Judge rules Goldman Sachs tax deal was not unlawful
UK Uncut loses legal challenge
The HMRC took into account potential embarrassment to George Osborne when letting off Goldman Sachs from paying up to £20m in interest payments, a judge has concluded.
In a high court ruling, the judge found that the 2010 "sweetheart" deal brokered by the then permanent secretary for tax, Dave Hartnett, was lawful but "not a glorious episode in the history of the Revenue". He criticised the fact that it had been done behind closed doors and without proper approval or reference to lawyers.
The ruling followed a legal challenge by the pressure group UK Uncut.
UK Uncut said it was wrong to allow rich companies to avoid paying millions in tax while the government imposed tough austerity measures on the poor, and ordinary taxpayers were pursued for every penny.
Murray Worthy, a director of UK Uncut Legal Action, said after the hearing that he was disappointed with the ruling. "This case has shown that the government's tough talk on tax is just that – talk not substance."

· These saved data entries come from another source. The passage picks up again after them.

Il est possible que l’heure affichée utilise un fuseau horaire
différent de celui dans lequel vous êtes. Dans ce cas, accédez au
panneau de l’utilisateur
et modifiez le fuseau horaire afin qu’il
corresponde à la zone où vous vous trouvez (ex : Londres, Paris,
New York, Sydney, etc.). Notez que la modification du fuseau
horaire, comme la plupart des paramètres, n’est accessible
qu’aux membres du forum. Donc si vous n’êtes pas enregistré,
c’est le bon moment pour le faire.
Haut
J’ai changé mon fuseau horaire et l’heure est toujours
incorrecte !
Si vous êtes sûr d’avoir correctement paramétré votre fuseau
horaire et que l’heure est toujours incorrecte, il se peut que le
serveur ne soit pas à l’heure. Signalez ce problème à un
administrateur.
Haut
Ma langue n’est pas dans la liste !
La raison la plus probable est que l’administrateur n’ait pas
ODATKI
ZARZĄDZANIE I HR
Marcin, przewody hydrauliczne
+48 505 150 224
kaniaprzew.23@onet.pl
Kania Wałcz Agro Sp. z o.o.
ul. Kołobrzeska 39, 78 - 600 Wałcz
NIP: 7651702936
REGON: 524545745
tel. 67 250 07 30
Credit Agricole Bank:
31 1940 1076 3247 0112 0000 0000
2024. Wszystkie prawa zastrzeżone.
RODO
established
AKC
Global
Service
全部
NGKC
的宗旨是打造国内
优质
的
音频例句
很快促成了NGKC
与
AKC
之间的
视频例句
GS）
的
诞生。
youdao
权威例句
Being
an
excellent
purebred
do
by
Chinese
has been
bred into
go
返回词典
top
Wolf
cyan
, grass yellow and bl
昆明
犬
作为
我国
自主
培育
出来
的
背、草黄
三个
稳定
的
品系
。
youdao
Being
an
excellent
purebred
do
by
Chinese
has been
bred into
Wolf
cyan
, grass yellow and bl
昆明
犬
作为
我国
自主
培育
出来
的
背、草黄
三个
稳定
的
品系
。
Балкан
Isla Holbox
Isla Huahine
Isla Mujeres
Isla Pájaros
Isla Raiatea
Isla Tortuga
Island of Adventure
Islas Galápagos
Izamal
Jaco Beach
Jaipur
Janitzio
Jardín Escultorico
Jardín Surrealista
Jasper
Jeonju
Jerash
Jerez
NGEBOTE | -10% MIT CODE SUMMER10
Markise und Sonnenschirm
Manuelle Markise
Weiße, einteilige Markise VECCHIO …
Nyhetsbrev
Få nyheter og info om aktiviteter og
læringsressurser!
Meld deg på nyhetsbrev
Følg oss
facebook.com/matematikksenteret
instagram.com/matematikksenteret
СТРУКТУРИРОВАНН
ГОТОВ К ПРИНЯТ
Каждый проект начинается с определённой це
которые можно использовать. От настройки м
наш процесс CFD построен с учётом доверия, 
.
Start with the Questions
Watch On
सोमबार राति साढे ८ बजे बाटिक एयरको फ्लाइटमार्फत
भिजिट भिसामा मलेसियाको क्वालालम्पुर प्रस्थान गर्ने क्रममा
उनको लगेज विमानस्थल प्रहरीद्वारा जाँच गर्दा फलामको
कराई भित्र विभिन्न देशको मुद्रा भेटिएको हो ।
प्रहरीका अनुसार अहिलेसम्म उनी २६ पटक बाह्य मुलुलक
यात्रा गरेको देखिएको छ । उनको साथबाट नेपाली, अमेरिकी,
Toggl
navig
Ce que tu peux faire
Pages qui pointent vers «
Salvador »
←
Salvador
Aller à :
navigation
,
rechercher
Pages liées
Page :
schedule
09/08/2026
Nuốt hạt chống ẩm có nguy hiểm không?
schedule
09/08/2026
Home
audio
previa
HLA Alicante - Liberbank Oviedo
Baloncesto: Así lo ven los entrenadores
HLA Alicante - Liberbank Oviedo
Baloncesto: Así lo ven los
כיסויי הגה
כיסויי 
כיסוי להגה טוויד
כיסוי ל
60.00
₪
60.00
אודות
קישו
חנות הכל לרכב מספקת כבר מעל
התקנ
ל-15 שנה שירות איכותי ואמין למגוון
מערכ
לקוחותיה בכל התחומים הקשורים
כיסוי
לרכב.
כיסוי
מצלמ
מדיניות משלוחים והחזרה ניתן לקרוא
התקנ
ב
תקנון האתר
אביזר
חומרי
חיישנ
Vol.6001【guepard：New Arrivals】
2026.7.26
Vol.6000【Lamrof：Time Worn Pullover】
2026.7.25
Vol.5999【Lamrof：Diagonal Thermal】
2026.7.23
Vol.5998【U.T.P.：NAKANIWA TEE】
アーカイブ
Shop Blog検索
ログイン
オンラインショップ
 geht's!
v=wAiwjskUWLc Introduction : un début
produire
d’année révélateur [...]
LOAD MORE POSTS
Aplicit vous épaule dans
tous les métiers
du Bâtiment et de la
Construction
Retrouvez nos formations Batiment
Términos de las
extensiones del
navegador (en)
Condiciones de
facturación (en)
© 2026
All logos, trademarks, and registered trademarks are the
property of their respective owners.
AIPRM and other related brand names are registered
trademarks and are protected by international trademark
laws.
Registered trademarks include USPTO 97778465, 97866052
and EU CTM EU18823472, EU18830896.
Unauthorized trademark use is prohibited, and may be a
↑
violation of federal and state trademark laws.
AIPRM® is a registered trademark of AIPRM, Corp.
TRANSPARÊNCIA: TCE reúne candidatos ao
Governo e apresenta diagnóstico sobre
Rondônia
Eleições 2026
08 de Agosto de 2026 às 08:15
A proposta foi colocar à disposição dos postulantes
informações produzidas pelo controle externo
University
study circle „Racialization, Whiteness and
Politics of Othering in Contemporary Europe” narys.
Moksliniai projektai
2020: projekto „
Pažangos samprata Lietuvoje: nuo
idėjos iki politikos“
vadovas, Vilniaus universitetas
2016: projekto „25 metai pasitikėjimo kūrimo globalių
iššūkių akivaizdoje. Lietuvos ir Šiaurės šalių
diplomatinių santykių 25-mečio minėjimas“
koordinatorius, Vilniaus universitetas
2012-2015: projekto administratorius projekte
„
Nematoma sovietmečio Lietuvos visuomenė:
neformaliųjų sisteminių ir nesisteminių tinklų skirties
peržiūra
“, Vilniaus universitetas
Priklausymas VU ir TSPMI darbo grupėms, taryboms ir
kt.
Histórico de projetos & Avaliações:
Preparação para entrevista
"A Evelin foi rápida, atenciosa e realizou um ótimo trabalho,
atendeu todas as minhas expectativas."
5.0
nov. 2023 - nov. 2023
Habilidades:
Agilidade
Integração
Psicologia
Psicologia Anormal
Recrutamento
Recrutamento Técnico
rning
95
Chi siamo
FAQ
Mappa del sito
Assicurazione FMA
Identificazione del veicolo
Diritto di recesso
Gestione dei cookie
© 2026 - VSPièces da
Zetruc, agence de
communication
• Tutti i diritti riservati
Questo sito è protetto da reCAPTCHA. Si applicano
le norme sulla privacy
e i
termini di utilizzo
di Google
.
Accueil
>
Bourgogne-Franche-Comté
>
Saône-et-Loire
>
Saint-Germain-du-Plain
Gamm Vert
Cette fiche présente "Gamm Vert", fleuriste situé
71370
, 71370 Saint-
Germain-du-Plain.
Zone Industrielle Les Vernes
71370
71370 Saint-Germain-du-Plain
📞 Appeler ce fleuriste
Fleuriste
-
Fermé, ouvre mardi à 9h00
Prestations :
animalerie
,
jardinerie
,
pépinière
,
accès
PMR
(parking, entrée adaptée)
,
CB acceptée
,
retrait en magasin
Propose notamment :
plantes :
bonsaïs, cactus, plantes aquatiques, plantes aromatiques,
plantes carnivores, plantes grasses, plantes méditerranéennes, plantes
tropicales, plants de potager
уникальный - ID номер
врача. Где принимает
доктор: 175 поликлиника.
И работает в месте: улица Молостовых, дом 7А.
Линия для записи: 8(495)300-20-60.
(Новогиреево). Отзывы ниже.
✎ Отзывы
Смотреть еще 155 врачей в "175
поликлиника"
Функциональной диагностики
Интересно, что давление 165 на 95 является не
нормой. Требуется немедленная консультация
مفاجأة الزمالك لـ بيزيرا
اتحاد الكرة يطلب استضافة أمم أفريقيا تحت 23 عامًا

Anna Walker, campaigns director of UK Uncut Legal Action, said: "Obviously, while we are deeply disappointed that this deal has not been declared unlawful, the judge's ruling that top HMRC officials played politics with major tax deals to protect Osborne's reputation is a major victory in exposing the truth behind these secret deals.
"Despite not having won the case today, we still feel that this judgment has demonstrated that the government is making a political choice to cut legal aid, public services and the welfare system, rather than take action to make corporate giants … pay their fair share of tax.
"This case has exposed the lengths the government will go to to look tough on tax avoidance and has been vital in holding the government to account for its shameful actions."